On a more practical level, the European Commission questions whether goods and services can really be separated in the way the U.K. hopes. And while there might be some advantages to the EU of a single market in goods (the EU has a goods surplus with Britain, but a services deficit, and supply chains are integrated across the continent), this does not overcome the political priority of preserving the market. More broadly, EU leaders see a union facing multiple political challenges and divides. In such conditions, preserving unity, and the EU system’s integrity, is paramount.

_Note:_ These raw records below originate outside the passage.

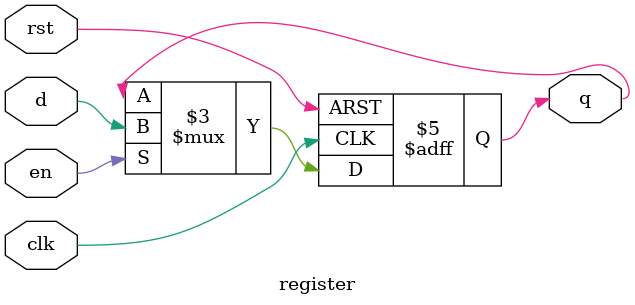
<source format=v>
module register(d, en, clk, rst, q);
input d, en, clk, rst;
output reg q;

always @(posedge clk or negedge rst) begin
	if (!rst) begin
		q <= 1'b0;
	end
	else begin
		if (en) begin
			q <= d;
		end
	end
end
endmodule

</source>
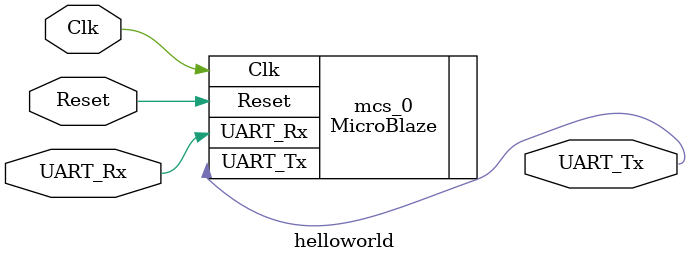
<source format=v>
`timescale 1ns / 1ps

module helloworld(
			input Clk,
			input Reset,
			input UART_Rx,
			output UART_Tx
    );
	 
	 
	 
MicroBlaze mcs_0 (
  .Clk(Clk), // input Clk
  .Reset(Reset), // input Reset
  .UART_Rx(UART_Rx), // input UART_Rx
  .UART_Tx(UART_Tx) // output UART_Tx
);

endmodule

</source>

Where does Brexit go from here? The current government compromise is likely to be diluted further in negotiations in Brussels. The question of how a common rulebook will be governed when the U.K. wants to leave the EU’s legal jurisdiction is not fully answered. The politically sensitive issue of U.K.-EU immigration is likely to create further divisions. The EU may try to nudge the U.K. toward an arrangement comparable to Norway’s, in which it remains fully in the single market, but with an enhanced customs arrangement, which sceptics would view as Brexit in name only. Even with some softening on the U.K. side, it is possible, even likely, that by March 29, 2019, the scheduled departure date, the U.K. and the EU will still only have agreed on the outlines of this future relationship, with the detail to be determined in the transition period afterwards.
Meanwhile, the Brexiteers will need to decide if it is more important for the U.K. to leave in the way they would like, or to leave full stop. Do they accept a less “pure” version of their dream or back a compromise to ensure Britain actually leaves? Michael Gove, another prominent Brexiteer who has remained in the Cabinet, is reported to take the longer view: Get out by March and the relationship can be shaped and evolve in the future. Others take a more hard-line stance, accusing the government of betrayal. They are a minority though, and it is not clear if they are willing or capable of toppling May and unleashing further political chaos.
Such instability seems inevitable at some point in the autumn. There is a crunch EU summit in October. The U.K. and the EU have yet to agree on the form of the so-called “backstop” arrangement, an insurance policy against a hard border in Ireland if other customs systems don’t work. The U.K. has agreed to a backstop, but views the EU’s proposals on this as a risk to the constitutional integrity of the union. And any deal will also need to pass through the U.K. and European parliaments. With a minority government and a sizeable portion of her party opposed, May might seek support from some in the opposition to avoid a calamitous no-deal scenario. In short, Britain’s era of political instability will not end soon.
Thomas Raines is a research fellow and Europe programme manager at Chatham House.